(Stored records)
_ _ _ _ _ _ _
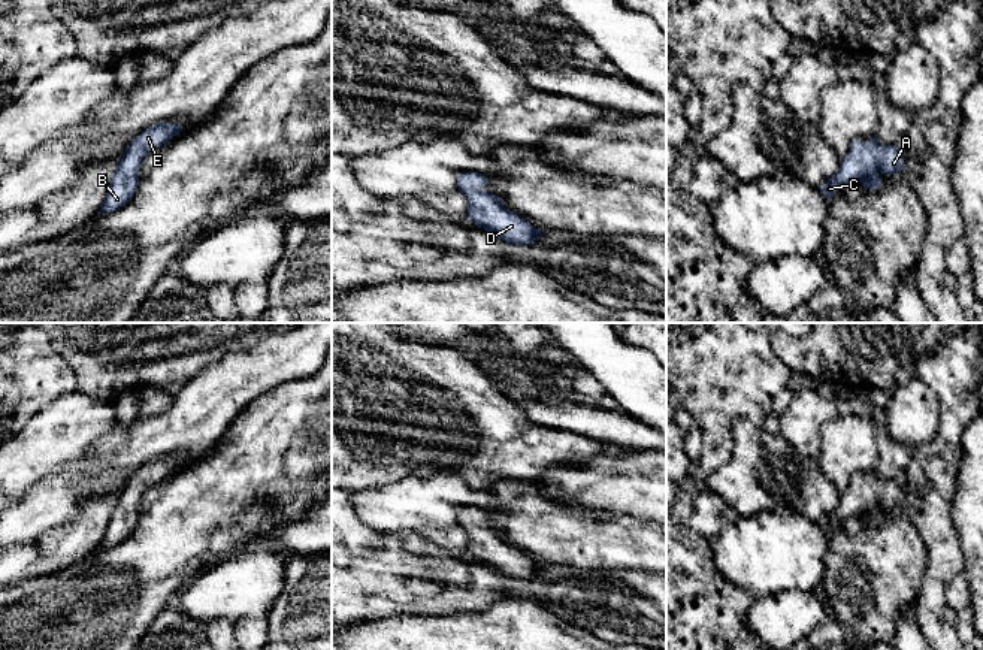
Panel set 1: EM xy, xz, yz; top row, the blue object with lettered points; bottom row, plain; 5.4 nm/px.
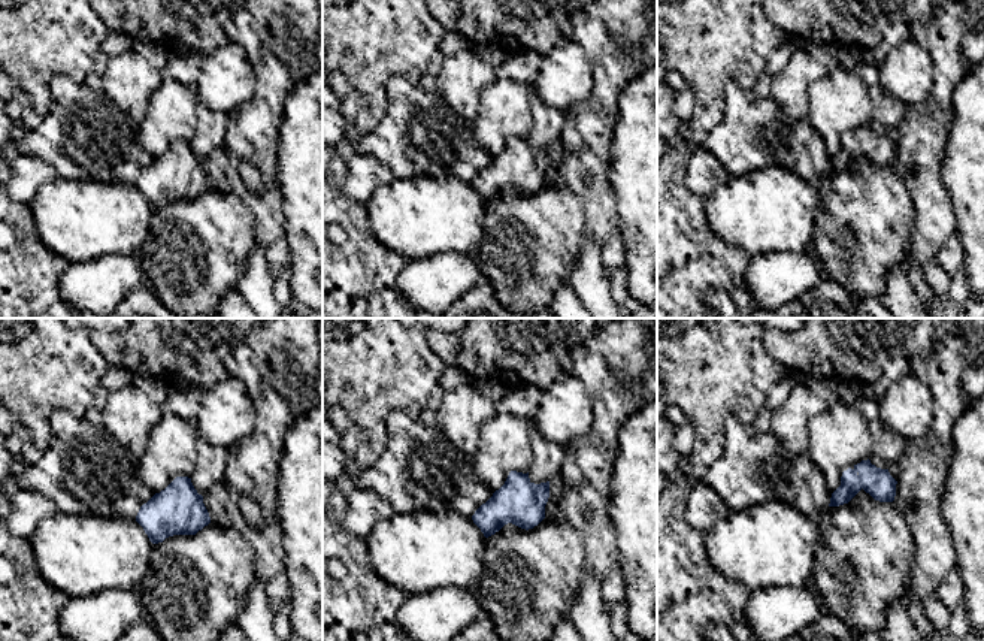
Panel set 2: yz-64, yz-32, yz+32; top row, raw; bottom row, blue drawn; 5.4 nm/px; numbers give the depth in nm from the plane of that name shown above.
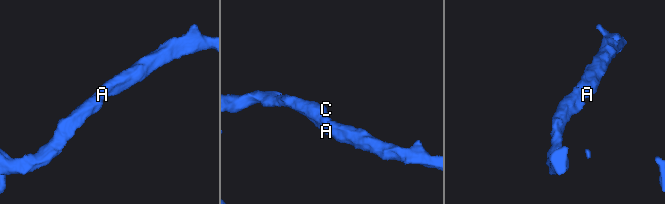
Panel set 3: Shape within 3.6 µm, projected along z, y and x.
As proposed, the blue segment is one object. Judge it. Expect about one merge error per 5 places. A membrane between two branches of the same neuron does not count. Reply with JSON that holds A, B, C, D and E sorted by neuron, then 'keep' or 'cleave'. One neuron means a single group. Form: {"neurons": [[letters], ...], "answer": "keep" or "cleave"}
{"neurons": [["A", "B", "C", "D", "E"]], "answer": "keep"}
_ _ _ _ _ _ _
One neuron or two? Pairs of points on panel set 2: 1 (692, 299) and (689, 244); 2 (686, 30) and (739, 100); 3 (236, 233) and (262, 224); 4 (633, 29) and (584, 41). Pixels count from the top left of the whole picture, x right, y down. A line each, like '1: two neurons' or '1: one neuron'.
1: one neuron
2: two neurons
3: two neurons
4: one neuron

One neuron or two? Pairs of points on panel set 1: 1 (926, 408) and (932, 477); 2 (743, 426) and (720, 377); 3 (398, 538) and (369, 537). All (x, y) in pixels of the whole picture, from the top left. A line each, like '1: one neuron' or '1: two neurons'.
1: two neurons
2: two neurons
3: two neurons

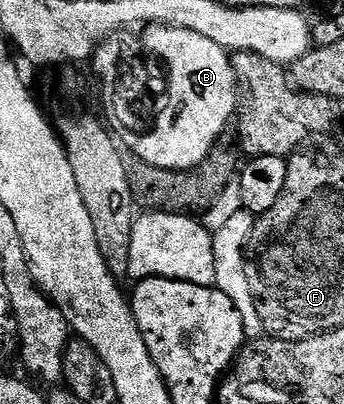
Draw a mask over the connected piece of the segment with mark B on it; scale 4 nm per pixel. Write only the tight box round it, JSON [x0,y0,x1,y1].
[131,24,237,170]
_ _ _ _ _ _ _
Supply only the number of lines above in which "bottom" occurs.

Response: 2